WORK TO BE COMPLETED: Output range, inclusive: from the line containing "Ceramic Coating" to the line containing "Tesla Window Tint". Restate those lines from the data below word for word and only those.

DATA FOR THIS TASK:
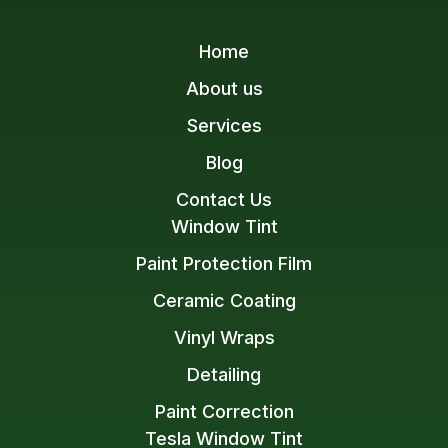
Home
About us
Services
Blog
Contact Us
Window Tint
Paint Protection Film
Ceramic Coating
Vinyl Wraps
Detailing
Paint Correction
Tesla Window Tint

--

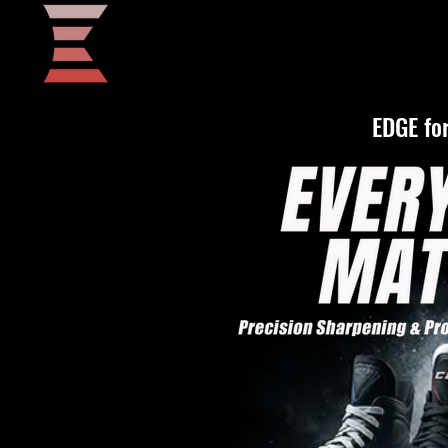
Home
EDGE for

ANSWER TO THIS TASK:
Ceramic Coating
Vinyl Wraps
Detailing
Paint Correction
Tesla Window Tint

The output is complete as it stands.